Lo cierto es que a mí me hubiera gustado y mucho tener por vecino a un escritor conocido. En mi sueño siempre supuse que podríamos mantener conversaciones sumamente interesantes y amenas. Si tuviera que elegir hoy mismo un nombre, creo que optaría, casi sin dudarlo, por Juan Carlos Onetti como posible interlocutor. Trato muchas veces de imaginar el escenario perfecto para ese encuentro. Desde mi salón, que está situado precisamente sobre el suyo, le oigo toser -sin aguzar siquiera el oído- de un lado a otro de su apartamento. Estoy seguro de que el tabaco le está matando lentamente. Por sus venas tan solo transita nicotina y él lo sabe, pero no hace el menor esfuerzo por detener su deterioro e impedir el avance paulatino de un mal que puede llevarle al despeñadero.
Es curioso, pero pese a ser un hombre conocido en el mundo de las letras no recibe visitas con frecuencia en su casa. Solo una mujer de fuerte complexión lo visita de vez en cuando y ambos se quedan en esas raras ocasiones, conversando por buen rato en el balcón. Personalmente no soy hombre dado a llevar cuenta de vidas ajenas, sin embargo la inevitable proximidad que nos une me obliga a escuchar, pese a mí voluntad, diálogos de los que no tomo parte. He comprobado que en medio de estos infrecuentes encuentros se producen grandes hiatos entre ellos. Su compañera habla y habla sin parar y él tan solo aspira, en silencio, grandes bocanadas de humo fingiendo que la escucha mientras yo le intuyo, desde las alturas, muy alejado de la conversación.

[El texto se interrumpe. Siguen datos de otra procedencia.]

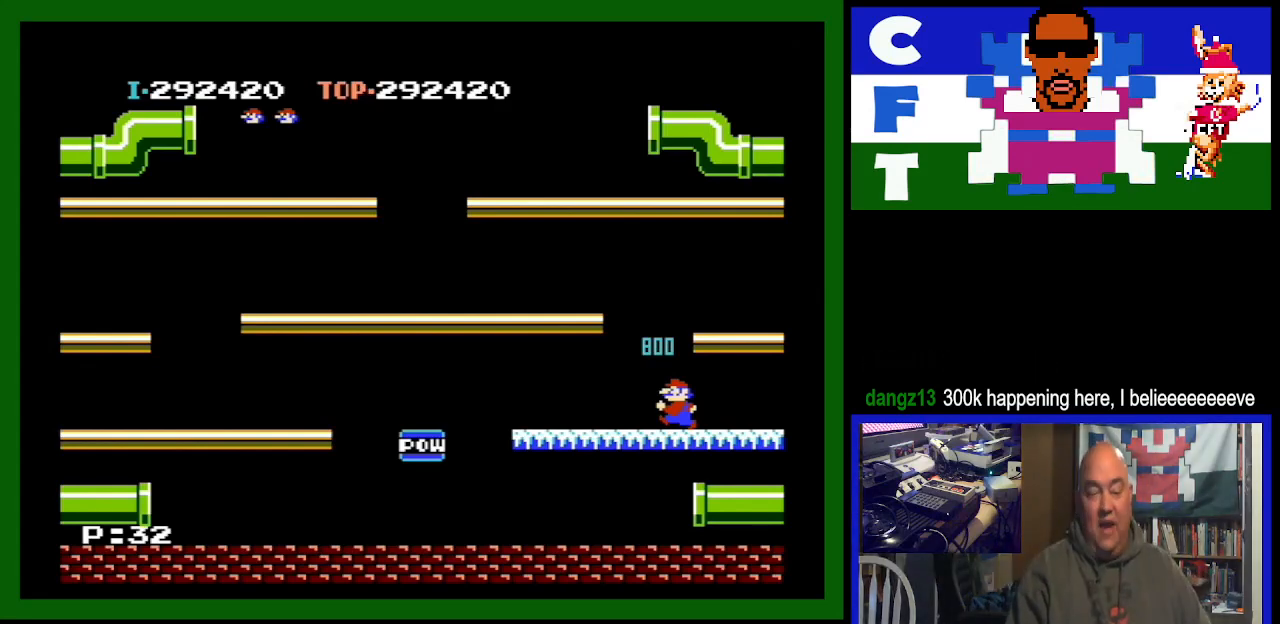
{"buttons": [], "events": []}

Hay veces, sin embargo, en las que soy yo el que se siente observado tras el ventanal desde el que supongo es su espacio de escritura. Le descubro contemplándome a hurtadillas, casi siempre cuando me ve cortar flores en el área verde del condominio y hacer con mis manos un hermoso ramillete. En esos momentos puedo entrever su figura moviéndose sigilosa a través de los cristales. Se inquieta al verme, lo puedo percibir con claridad. Se que envidia en mí esas muestras de sensibilidad y ternura desacostumbradas a sus ojos. Posiblemente, piensa convencido que detrás de mi gesto hay una mujer y que es para ella para quien las corto. Este hecho, tan sencillo y natural en mi persona, le perturba haciéndole más consciente de la imposibilidad para mostrar afectos de un corazón, el suyo, mutilado desde hace mucho tiempo. Sabe, a ciencia cierta, que esta condición lastra en cierto modo su trabajo y que a la hora de narrar solo se le ocurren historias sórdidas de hombres fracasados e incapaces de cruzar la acera para hacer frente, decididos, a un conflicto existencial. Es conocedor de que en caso de intentarlo su derrota sería aún mayor y pierde entonces la paciencia y gira y gira en torno a su propia jaula, sin saber cómo salir de ella ni cómo comunicarse conmigo que vivo, tan sólo a unos pocos pasos en el piso superior.
Si un día por casualidad ve llegar a una mujer que viene a visitarme y ella aparca su vehículo en la explanada de abajo, pierde de inmediato el control y le escucho teclear rabiosamente en su computador, casi seguro con el fin de referir alguna oscura y desoladora historia acerca de las relaciones de pareja. Muy a menudo me entran ganas de bajar hasta su apartamento y conversar con él, pero he leído de fuentes fiables que a este tipo de seres, como el señor Onetti, es mejor dejarles inmersos en su drama personal y tomar distancia. Afirman que el gusto por la soledad extrema es contagioso y mucho me temo que puedan tener razón los expertos que alertan sobre este tipo de comportamiento y nos advierten que debemos cuidarnos de ellos. Yo mismo sin ir más lejos, que nunca he pasado de ser un escritor del montón, he comenzado a disfrutar de un profundo aislamiento con idéntica pasión a la de mi ilustre vecino.